Hice plantar granados en un repecho del barranco, ahí donde ninguna otra planta se podía plantar. Los olvidé enseguida. Ni siquiera pensé que no llegaría a ellos el agua de la acequia, ni tendrían los cuidados del podador, ni el abono que el encargado de la huerta da a las plantas para que den más fruto.

Y he aquí que los granados se aferraron a la tierra, y alzaron sus ramas para buscar el sol, y bebieron el agua de la lluvia que allá de vez en cuando les enviaba Dios.
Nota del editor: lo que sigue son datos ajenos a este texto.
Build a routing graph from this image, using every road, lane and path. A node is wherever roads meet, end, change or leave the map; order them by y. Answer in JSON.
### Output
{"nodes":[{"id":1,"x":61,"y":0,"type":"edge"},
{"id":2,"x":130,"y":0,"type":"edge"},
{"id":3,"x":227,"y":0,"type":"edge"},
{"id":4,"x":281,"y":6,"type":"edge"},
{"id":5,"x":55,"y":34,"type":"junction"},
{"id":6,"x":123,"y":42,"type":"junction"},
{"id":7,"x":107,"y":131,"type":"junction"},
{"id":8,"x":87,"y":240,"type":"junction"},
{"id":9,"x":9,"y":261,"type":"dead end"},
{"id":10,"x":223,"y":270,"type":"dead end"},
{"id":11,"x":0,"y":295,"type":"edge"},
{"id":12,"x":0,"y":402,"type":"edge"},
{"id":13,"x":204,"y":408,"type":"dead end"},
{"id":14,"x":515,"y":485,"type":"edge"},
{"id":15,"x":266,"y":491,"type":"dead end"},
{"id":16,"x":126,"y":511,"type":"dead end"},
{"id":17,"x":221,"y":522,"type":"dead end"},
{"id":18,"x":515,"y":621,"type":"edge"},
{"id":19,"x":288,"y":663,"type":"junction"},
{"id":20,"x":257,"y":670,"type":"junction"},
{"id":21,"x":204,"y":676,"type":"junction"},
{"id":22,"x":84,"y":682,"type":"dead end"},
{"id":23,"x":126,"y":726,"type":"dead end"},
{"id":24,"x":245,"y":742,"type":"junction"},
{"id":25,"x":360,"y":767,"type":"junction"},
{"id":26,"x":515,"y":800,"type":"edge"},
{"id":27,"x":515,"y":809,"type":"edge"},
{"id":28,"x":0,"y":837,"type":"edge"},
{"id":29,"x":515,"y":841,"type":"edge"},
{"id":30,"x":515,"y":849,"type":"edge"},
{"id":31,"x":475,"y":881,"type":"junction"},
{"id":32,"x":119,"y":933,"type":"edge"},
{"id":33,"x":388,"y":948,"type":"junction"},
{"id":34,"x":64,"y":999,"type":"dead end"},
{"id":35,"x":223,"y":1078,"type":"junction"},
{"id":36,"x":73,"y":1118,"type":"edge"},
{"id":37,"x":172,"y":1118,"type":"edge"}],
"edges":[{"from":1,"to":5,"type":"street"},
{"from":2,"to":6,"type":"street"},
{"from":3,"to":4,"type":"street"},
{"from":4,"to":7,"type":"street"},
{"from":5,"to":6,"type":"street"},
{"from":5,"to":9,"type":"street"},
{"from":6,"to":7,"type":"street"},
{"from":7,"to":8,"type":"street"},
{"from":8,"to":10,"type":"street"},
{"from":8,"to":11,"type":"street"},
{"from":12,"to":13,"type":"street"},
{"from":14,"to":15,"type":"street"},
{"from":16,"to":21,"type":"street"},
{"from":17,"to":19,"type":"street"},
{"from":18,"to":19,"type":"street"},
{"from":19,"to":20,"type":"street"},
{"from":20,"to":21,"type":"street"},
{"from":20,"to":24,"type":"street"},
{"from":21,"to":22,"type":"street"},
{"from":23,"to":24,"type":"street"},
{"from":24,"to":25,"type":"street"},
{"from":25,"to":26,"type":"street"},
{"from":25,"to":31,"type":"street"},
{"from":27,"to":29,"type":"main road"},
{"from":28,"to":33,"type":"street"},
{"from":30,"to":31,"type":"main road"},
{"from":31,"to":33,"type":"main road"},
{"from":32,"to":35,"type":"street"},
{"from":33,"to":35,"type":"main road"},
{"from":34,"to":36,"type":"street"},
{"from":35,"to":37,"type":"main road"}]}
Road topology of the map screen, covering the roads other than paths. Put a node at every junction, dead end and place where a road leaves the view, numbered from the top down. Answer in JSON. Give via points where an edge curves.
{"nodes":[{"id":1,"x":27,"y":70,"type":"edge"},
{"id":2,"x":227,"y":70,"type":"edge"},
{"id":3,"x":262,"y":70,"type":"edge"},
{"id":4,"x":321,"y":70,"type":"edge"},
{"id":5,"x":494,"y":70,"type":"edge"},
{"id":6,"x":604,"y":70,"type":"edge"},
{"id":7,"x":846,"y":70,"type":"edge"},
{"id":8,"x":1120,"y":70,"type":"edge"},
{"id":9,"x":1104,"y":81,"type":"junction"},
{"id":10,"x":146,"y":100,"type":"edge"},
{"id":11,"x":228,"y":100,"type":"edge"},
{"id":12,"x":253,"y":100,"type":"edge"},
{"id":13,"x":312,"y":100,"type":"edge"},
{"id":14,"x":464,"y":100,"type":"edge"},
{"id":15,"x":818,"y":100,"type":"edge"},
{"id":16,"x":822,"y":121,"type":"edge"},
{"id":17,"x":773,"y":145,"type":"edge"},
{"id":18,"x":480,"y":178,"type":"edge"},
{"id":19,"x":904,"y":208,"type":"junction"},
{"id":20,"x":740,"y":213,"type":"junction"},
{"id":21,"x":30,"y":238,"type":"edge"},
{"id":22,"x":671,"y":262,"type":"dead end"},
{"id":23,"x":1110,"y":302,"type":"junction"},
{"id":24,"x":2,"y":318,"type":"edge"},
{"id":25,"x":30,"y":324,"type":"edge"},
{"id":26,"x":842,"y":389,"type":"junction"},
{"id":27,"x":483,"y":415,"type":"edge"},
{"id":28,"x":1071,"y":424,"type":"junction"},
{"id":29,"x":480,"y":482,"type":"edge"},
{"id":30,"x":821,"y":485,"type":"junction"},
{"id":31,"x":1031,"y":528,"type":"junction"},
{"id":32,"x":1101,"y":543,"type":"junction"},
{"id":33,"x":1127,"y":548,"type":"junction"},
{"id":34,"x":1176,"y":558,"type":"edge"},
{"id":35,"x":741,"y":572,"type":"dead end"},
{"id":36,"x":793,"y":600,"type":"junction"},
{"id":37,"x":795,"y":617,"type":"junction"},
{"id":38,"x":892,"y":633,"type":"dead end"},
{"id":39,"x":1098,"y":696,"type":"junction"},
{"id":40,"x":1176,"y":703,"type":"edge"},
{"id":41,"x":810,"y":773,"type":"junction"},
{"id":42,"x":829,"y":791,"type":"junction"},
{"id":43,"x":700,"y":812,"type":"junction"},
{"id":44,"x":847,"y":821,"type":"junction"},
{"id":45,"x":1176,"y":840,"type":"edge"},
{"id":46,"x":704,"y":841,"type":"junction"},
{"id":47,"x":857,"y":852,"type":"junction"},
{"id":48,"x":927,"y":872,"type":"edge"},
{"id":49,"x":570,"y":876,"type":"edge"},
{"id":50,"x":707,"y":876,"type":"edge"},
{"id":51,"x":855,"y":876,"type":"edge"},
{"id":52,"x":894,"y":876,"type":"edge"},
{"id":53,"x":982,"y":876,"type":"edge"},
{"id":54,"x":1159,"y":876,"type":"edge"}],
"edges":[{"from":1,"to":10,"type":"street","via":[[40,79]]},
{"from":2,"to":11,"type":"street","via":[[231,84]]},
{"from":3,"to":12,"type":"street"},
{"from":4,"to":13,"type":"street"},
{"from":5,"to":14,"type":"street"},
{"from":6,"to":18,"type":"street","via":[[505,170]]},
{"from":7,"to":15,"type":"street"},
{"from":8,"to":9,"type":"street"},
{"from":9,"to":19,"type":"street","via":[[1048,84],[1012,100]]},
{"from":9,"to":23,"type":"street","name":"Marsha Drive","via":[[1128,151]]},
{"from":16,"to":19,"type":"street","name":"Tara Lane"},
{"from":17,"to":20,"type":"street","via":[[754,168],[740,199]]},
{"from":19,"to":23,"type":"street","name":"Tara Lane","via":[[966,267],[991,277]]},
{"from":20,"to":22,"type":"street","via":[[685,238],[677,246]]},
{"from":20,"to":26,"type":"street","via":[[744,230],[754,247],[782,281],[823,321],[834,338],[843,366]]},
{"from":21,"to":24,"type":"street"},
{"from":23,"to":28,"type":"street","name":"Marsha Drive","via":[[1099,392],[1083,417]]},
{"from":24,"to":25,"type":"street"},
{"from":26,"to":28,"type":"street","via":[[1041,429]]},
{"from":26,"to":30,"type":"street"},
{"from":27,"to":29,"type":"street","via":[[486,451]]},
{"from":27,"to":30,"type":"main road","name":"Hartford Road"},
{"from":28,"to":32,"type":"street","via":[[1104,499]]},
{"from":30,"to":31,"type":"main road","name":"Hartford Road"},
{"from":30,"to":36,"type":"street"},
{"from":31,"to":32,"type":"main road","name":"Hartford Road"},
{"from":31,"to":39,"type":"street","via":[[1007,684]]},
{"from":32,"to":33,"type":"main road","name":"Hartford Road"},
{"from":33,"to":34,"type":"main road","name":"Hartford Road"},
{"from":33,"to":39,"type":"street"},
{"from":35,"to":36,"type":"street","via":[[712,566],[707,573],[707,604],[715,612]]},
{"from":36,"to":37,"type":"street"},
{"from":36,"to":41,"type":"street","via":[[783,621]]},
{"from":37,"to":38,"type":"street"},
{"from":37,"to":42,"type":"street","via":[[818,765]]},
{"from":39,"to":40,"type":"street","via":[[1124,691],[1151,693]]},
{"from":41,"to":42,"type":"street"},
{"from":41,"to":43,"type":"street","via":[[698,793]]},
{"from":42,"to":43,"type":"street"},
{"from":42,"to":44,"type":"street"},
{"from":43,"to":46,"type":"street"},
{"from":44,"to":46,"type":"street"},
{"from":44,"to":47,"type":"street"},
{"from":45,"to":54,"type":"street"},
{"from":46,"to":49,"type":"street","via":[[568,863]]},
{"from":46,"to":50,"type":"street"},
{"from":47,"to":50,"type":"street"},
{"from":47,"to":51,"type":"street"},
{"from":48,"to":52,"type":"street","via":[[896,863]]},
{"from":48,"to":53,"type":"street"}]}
Y he aquí que ahora nos regalan sus flores, de un color que no se parece a ningún otro color, y sus frutos, que a ningún otro fruto se parecen.

Abro una granada igual que se abre el cofre de un tesoro y pruebo la miel de púrpura que sus rubíes guardan. Y siento un poco de vergüenza, porque nada hice para merecer el don de su dulzura. Si Dios me da la vida y la salud -así se dice en el Potrero- plantaré otros granados y no me olvidaré de ellos, así como éstos que olvidé en el barranco no se olvidaron de mí.

¡Hasta mañana!...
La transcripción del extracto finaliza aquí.